<<<<
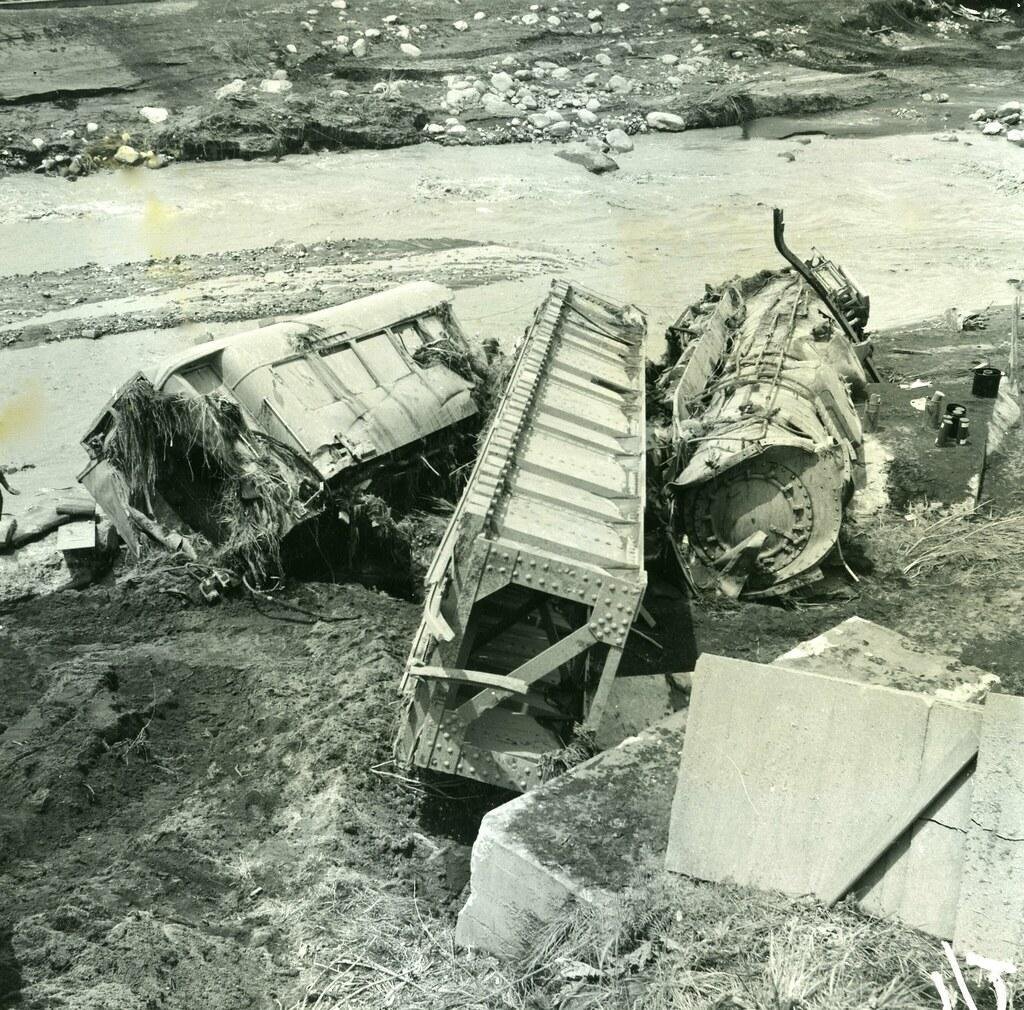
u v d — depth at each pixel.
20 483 16.67
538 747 9.45
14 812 9.33
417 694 9.30
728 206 31.36
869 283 25.95
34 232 27.69
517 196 31.62
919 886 6.84
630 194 32.25
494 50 42.75
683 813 7.37
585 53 43.88
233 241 27.50
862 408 17.50
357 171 33.34
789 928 6.79
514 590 11.09
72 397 19.34
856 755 7.05
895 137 38.62
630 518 11.16
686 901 7.16
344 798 9.65
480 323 22.31
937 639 12.34
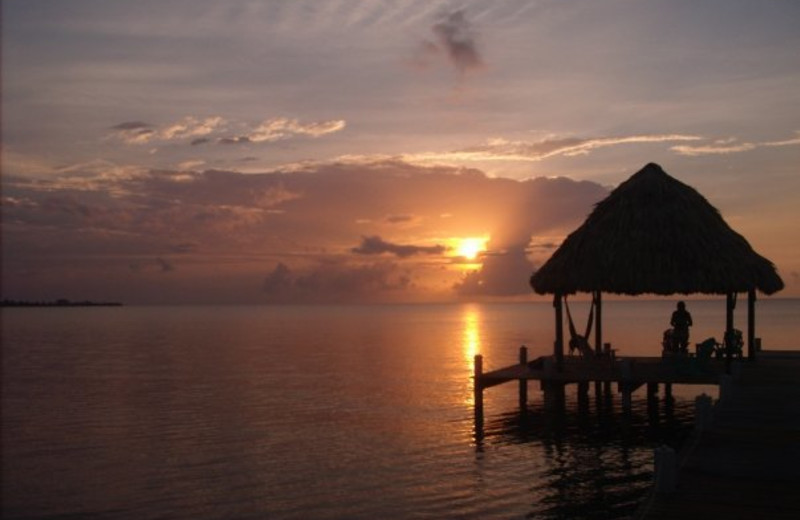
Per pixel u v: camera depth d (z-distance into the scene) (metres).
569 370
>>>>
## WHAT IS NEEDED
In the copy you return, include exactly the lines from the one containing "357 171 33.34" through the final line of the listing, and no pictures.

## THE COMPLETED TASK
357 171 33.34
789 928 6.79
514 590 11.09
72 397 19.34
856 755 7.05
895 137 38.62
630 518 11.16
686 901 7.16
344 798 9.65
480 323 22.31
937 639 12.34
Per pixel u v: camera depth d (z-distance into the scene) (metres).
569 370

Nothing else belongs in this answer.